Despite the differences, the observations from Hole 1105A reinforce the conclusions from Hole 735B (Dick et al., 1991a) that the interstitial liquid, now represented by the Fe-Ti oxide gabbros, evolved independently of the host partially molten olivine gabbros. Flow distance and efficiency of fractionation of the interstitial trapped melt controlled differentiation of the migrating liquid, as measured in the mineralogy and compositions of the constituent minerals. Dick et al. (1991a, 1992), based on observations from the Hole 735B, suggested that partially molten gabbro bodies were affected by syntectonic compaction and ductile deformation during cooling, causing interstitial melt to migrate toward areas of pressure release. The irregular and punctuated pattern seen for the Hole 735B Fe-Ti oxide gabbros supports the suggestion of Dick et al. (1991a) that syntectonic processes in part controlled solidification.
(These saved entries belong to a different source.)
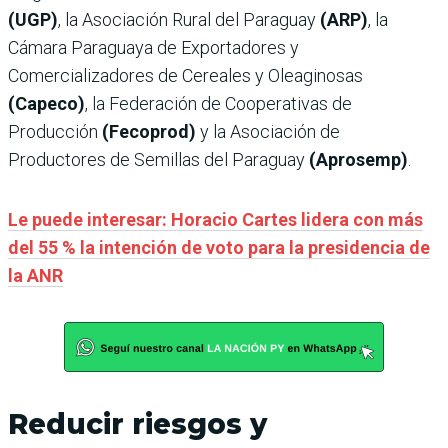
(UGP)
, la Asociación Rural del Paraguay
(ARP)
, la
Cámara Paraguaya de Exportadores y
Comercializadores de Cereales y Oleaginosas
(Capeco)
, la Federación de Cooperativas de
Producción
(Fecoprod)
y la Asociación de
Productores de Semillas del Paraguay
(Aprosemp)
.
Le puede interesar: Horacio Cartes lidera con más
del 55 % la intención de voto para la presidencia de
la ANR
Reducir riesgos y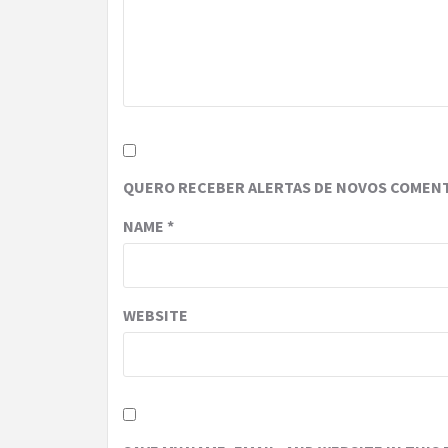
QUERO RECEBER ALERTAS DE NOVOS COMENT
NAME
*
WEBSITE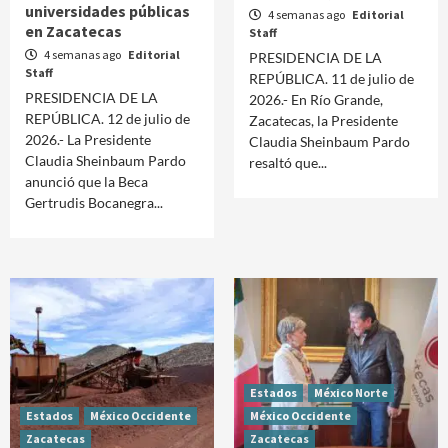
universidades públicas
4 semanas ago
Editorial
en Zacatecas
Staff
4 semanas ago
Editorial
PRESIDENCIA DE LA
Staff
REPÚBLICA. 11 de julio de
PRESIDENCIA DE LA
2026.- En Río Grande,
REPÚBLICA. 12 de julio de
Zacatecas, la Presidente
2026.- La Presidente
Claudia Sheinbaum Pardo
Claudia Sheinbaum Pardo
resaltó que...
anunció que la Beca
Gertrudis Bocanegra...
Estados
México Norte
Estados
México Occidente
México Occidente
Zacatecas
Zacatecas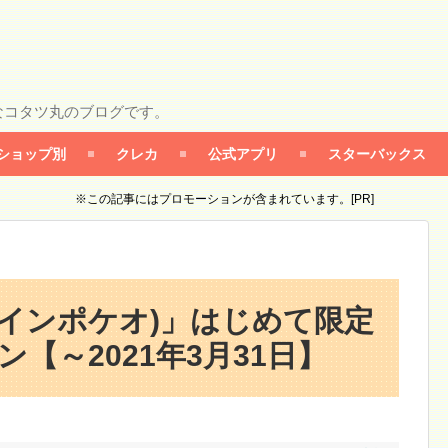
なコタツ丸のブログです。
ショップ別
クレカ
公式アプリ
スターバックス
※この記事にはプロモーションが含まれています。[PR]
(ラインポケオ)」はじめて限定
ン【～2021年3月31日】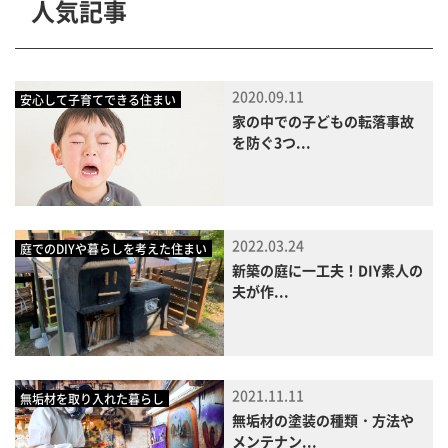
人気記事
2020.09.11
安心して子育てできる住まい
家の中での子どもの転落事故
を防ぐ3つ...
2022.03.24
庭でのDIYや暮らしを考えた住まい
新築の庭に一工夫！DIY素人の
夫が作...
2021.11.11
無垢材を取り入れた暮らし
無垢材の塗装の種類・方法や
メンテナン...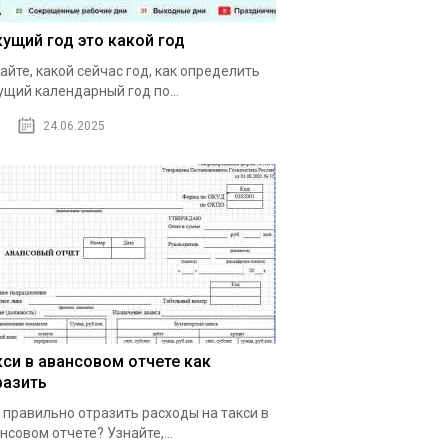
кущий год это какой год
айте, какой сейчас год, как определить
ущий календарный год по...
24.06.2025
кси в авансовом отчете как
разить
 правильно отразить расходы на такси в
нсовом отчете? Узнайте,...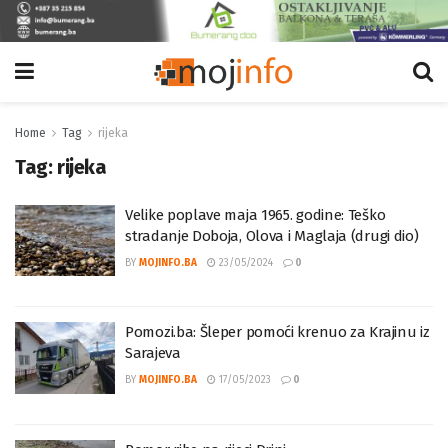
Home
Tag
rijeka
Tag:
rijeka
Velike poplave maja 1965. godine: Teško
stradanje Doboja, Olova i Maglaja (drugi dio)
BY
MOJINFO.BA
23/05/2024
0
Pomozi.ba: Šleper pomoći krenuo za Krajinu iz
Sarajeva
BY
MOJINFO.BA
17/05/2023
0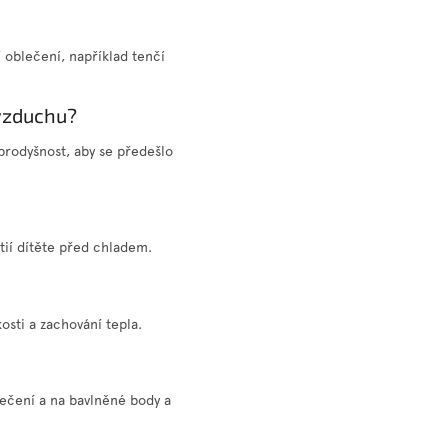
 oblečení, například tenčí
vzduchu?
 prodyšnost, aby se předešlo
rtií dítěte před chladem.
osti a zachování tepla.
blečení a na bavlněné body a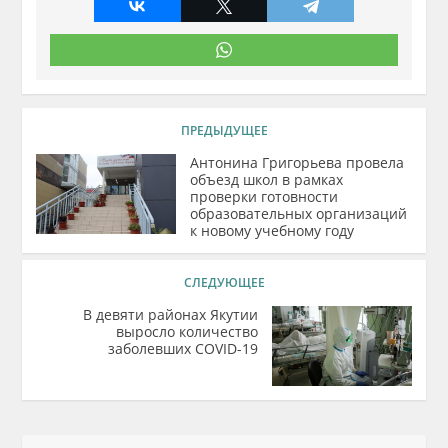
ПРЕДЫДУЩЕЕ
Антонина Григорьева провела
объезд школ в рамках
проверки готовности
образовательных организаций
к новому учебному году
СЛЕДУЮЩЕЕ
В девяти районах Якутии
выросло количество
заболевших COVID-19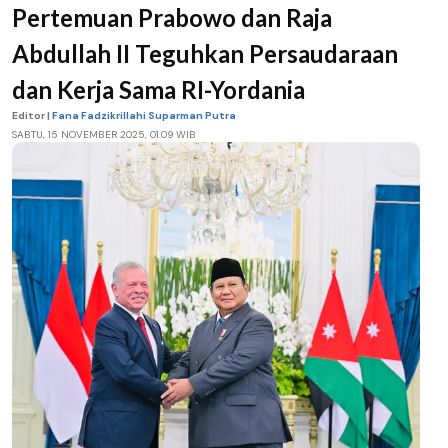
Pertemuan Prabowo dan Raja
Abdullah II Teguhkan Persaudaraan
dan Kerja Sama RI-Yordania
Editor |
Fana Fadzikrillahi Suparman Putra
SABTU, 15 NOVEMBER 2025, 01.09 WIB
The interaction of ductile deformation bands with the partially consolidated crystal mush may be responsible for the localized reversed fractionation trends repeatedly seen in Hole 735B (Ozawa et al., 1991). The implications from Hole 1105A are that the trapped melt in the crystal mush experienced a significant component of upward migration, transgressing compositional boundaries in host olivine gabbro cells, and is reminiscent of compaction and upward migration prior to final solidification of the interstitial melt. There is no strong indication for ductile deformation and melt migration into deformation zones for the Hole 1105A gabbros.